◆ **EXERCISE AIM**
Reproduce the text of every item below verbatim, line by line, and leave the pictures out of your answer.

◆ **RECORD EXTRACTS**
──────────
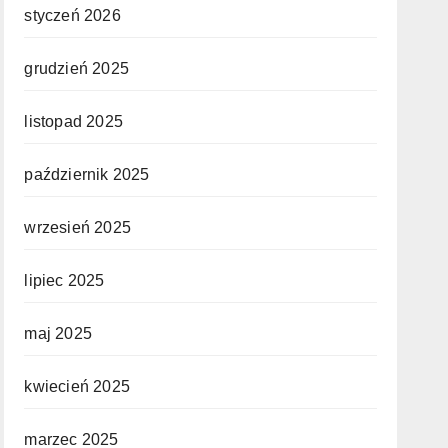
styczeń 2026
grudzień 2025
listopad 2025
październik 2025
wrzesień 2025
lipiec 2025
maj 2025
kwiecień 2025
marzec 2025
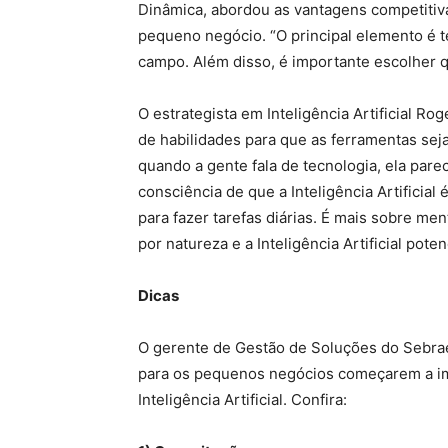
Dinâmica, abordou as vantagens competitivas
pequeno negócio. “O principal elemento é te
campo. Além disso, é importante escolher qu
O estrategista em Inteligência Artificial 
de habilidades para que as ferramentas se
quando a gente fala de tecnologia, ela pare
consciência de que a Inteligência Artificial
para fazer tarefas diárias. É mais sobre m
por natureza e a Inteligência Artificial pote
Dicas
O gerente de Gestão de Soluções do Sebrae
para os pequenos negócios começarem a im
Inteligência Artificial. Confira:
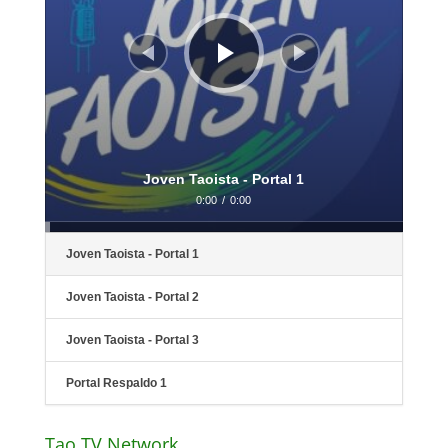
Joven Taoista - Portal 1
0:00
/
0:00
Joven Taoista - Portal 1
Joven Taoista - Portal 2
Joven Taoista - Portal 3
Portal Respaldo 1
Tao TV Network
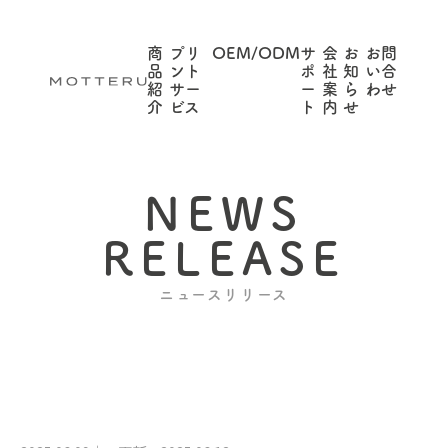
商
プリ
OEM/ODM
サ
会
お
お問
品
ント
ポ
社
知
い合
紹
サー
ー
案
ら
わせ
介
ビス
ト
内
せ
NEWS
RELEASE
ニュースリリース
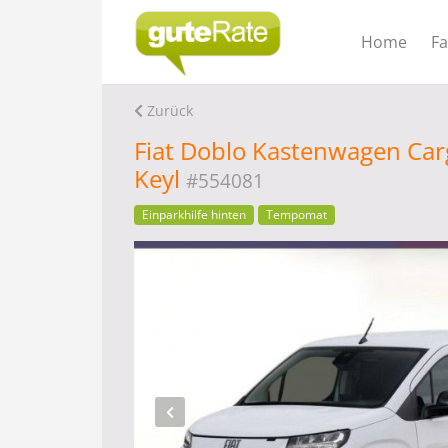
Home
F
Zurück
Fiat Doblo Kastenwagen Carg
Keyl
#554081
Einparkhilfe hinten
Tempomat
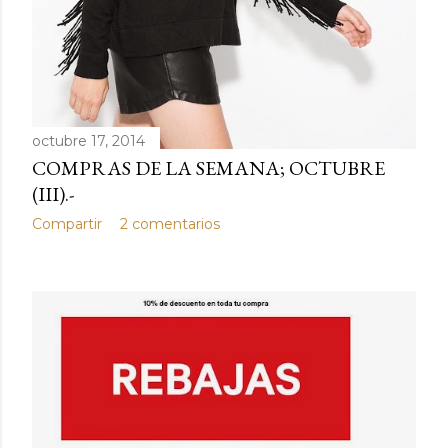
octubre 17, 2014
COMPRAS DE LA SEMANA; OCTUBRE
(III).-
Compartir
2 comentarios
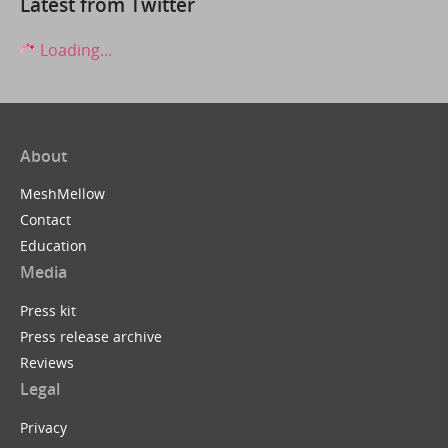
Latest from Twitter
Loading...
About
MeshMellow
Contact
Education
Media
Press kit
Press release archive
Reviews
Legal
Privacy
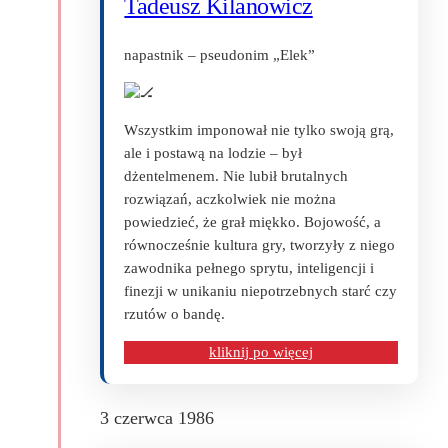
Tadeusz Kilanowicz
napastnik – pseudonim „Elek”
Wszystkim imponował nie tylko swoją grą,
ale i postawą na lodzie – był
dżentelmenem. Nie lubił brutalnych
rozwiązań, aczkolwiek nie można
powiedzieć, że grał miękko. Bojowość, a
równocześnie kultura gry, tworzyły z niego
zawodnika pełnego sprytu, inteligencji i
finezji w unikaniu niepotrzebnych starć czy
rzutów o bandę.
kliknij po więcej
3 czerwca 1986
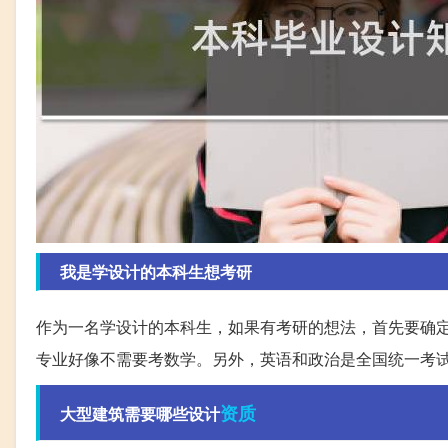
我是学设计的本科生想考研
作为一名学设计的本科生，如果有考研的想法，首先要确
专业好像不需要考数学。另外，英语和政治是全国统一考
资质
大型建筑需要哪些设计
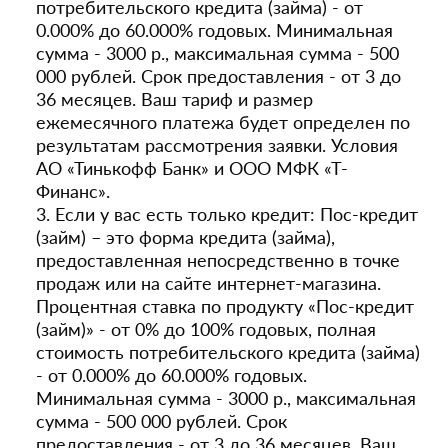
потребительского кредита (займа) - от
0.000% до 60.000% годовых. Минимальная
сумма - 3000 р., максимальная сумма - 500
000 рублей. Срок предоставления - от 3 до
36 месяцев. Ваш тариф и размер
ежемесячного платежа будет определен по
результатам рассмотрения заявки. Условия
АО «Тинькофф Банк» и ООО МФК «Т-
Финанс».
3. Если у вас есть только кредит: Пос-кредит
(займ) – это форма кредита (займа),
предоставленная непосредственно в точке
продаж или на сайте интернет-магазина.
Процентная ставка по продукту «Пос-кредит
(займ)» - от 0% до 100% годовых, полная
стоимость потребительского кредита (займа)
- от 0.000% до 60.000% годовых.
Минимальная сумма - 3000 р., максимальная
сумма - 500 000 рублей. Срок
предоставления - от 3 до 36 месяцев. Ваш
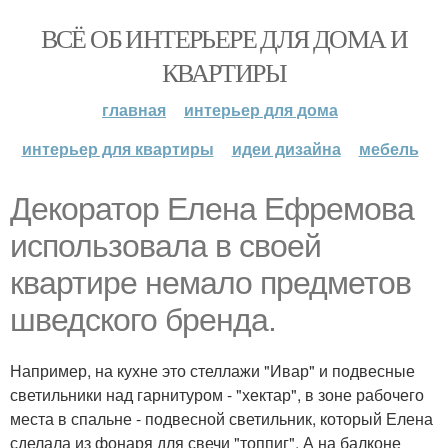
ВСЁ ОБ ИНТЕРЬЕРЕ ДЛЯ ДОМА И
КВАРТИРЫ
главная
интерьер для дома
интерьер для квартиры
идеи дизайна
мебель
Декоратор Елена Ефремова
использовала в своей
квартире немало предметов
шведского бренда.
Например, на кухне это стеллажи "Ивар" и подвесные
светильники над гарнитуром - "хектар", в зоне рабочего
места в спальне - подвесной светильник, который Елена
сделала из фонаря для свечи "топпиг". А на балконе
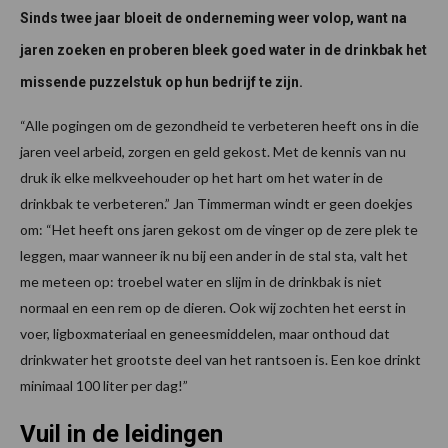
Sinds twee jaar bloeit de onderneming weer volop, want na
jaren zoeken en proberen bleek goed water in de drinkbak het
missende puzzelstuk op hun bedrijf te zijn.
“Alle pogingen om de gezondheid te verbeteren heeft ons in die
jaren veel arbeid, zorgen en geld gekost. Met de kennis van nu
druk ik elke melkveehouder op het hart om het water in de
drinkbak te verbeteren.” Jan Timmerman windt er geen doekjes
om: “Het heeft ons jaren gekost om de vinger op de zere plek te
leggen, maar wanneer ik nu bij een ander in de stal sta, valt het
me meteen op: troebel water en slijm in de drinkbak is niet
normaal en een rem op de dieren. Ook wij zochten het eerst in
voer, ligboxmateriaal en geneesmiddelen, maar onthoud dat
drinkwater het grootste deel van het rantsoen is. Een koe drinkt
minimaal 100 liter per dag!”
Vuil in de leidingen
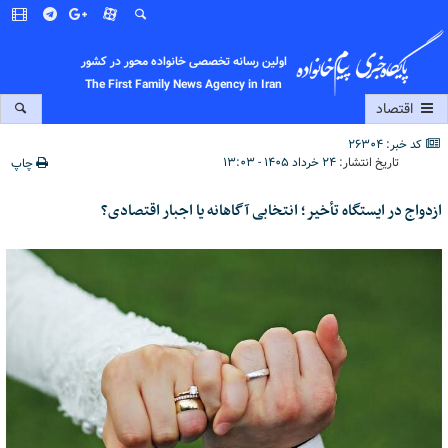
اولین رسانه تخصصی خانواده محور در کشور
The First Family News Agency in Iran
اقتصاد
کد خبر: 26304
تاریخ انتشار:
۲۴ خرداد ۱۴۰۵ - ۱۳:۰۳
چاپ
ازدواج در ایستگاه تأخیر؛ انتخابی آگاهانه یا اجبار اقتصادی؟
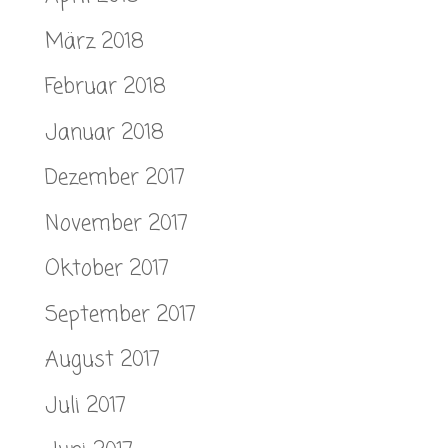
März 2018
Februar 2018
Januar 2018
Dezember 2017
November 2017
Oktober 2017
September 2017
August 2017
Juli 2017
──────────
◆ **RESPONSE BELOW**
styczeń 2026
grudzień 2025
listopad 2025
październik 2025
wrzesień 2025
lipiec 2025
maj 2025
kwiecień 2025
marzec 2025
Dinâmica, abordou as vantagens competitivas
pequeno negócio. “O principal elemento é te
campo. Além disso, é importante escolher qu
O estrategista em Inteligência Artificial 
de habilidades para que as ferramentas se
quando a gente fala de tecnologia, ela pare
consciência de que a Inteligência Artificial
para fazer tarefas diárias. É mais sobre m
por natureza e a Inteligência Artificial pote
Dicas
O gerente de Gestão de Soluções do Sebrae
para os pequenos negócios começarem a im
Inteligência Artificial. Confira:
Joven Taoista - Portal 1
0:00
/
0:00
Joven Taoista - Portal 1
Joven Taoista - Portal 2
Joven Taoista - Portal 3
Portal Respaldo 1
Tao TV Network
商
プリ
OEM/ODM
サ
会
お
お問
品
ント
ポ
社
知
い合
紹
サー
ー
案
ら
わせ
介
ビス
ト
内
せ
NEWS
RELEASE
ニュースリリース
Home
F
Zurück
Fiat Doblo Kastenwagen Carg
Keyl
#554081
Einparkhilfe hinten
Tempomat
octubre 17, 2014
COMPRAS DE LA SEMANA; OCTUBRE
(III).-
Compartir
2 comentarios
Latest from Twitter
Loading...
About
MeshMellow
Contact
Education
Media
Press kit
Press release archive
Reviews
Legal
Privacy
Tadeusz Kilanowicz
napastnik – pseudonim „Elek”
Wszystkim imponował nie tylko swoją grą,
ale i postawą na lodzie – był
dżentelmenem. Nie lubił brutalnych
rozwiązań, aczkolwiek nie można
powiedzieć, że grał miękko. Bojowość, a
równocześnie kultura gry, tworzyły z niego
zawodnika pełnego sprytu, inteligencji i
finezji w unikaniu niepotrzebnych starć czy
rzutów o bandę.
kliknij po więcej
3 czerwca 1986
我是学设计的本科生想考研
作为一名学设计的本科生，如果有考研的想法，首先要确
专业好像不需要考数学。另外，英语和政治是全国统一考
资质
大型建筑需要哪些设计
потребительского кредита (займа) - от
0.000% до 60.000% годовых. Минимальная
сумма - 3000 р., максимальная сумма - 500
000 рублей. Срок предоставления - от 3 до
36 месяцев. Ваш тариф и размер
ежемесячного платежа будет определен по
результатам рассмотрения заявки. Условия
АО «Тинькофф Банк» и ООО МФК «Т-
Финанс».
3. Если у вас есть только кредит: Пос-кредит
(займ) – это форма кредита (займа),
предоставленная непосредственно в точке
продаж или на сайте интернет-магазина.
Процентная ставка по продукту «Пос-кредит
(займ)» - от 0% до 100% годовых, полная
стоимость потребительского кредита (займа)
- от 0.000% до 60.000% годовых.
Минимальная сумма - 3000 р., максимальная
сумма - 500 000 рублей. Срок
предоставления - от 3 до 36 месяцев. Ваш
ВСЁ ОБ ИНТЕРЬЕРЕ ДЛЯ ДОМА И
КВАРТИРЫ
главная
интерьер для дома
интерьер для квартиры
идеи дизайна
мебель
Декоратор Елена Ефремова
использовала в своей
квартире немало предметов
шведского бренда.
Например, на кухне это стеллажи "Ивар" и подвесные
светильники над гарнитуром - "хектар", в зоне рабочего
места в спальне - подвесной светильник, который Елена
сделала из фонаря для свечи "топпиг". А на балконе
Sinds twee jaar bloeit de onderneming weer volop, want na
jaren zoeken en proberen bleek goed water in de drinkbak het
missende puzzelstuk op hun bedrijf te zijn.
“Alle pogingen om de gezondheid te verbeteren heeft ons in die
jaren veel arbeid, zorgen en geld gekost. Met de kennis van nu
druk ik elke melkveehouder op het hart om het water in de
drinkbak te verbeteren.” Jan Timmerman windt er geen doekjes
om: “Het heeft ons jaren gekost om de vinger op de zere plek te
leggen, maar wanneer ik nu bij een ander in de stal sta, valt het
me meteen op: troebel water en slijm in de drinkbak is niet
normaal en een rem op de dieren. Ook wij zochten het eerst in
voer, ligboxmateriaal en geneesmiddelen, maar onthoud dat
drinkwater het grootste deel van het rantsoen is. Een koe drinkt
minimaal 100 liter per dag!”
Vuil in de leidingen
اولین رسانه تخصصی خانواده محور در کشور
The First Family News Agency in Iran
اقتصاد
کد خبر: 26304
تاریخ انتشار:
۲۴ خرداد ۱۴۰۵ - ۱۳:۰۳
چاپ
ازدواج در ایستگاه تأخیر؛ انتخابی آگاهانه یا اجبار اقتصادی؟
März 2018
Februar 2018
Januar 2018
Dezember 2017
November 2017
Oktober 2017
September 2017
August 2017
Juli 2017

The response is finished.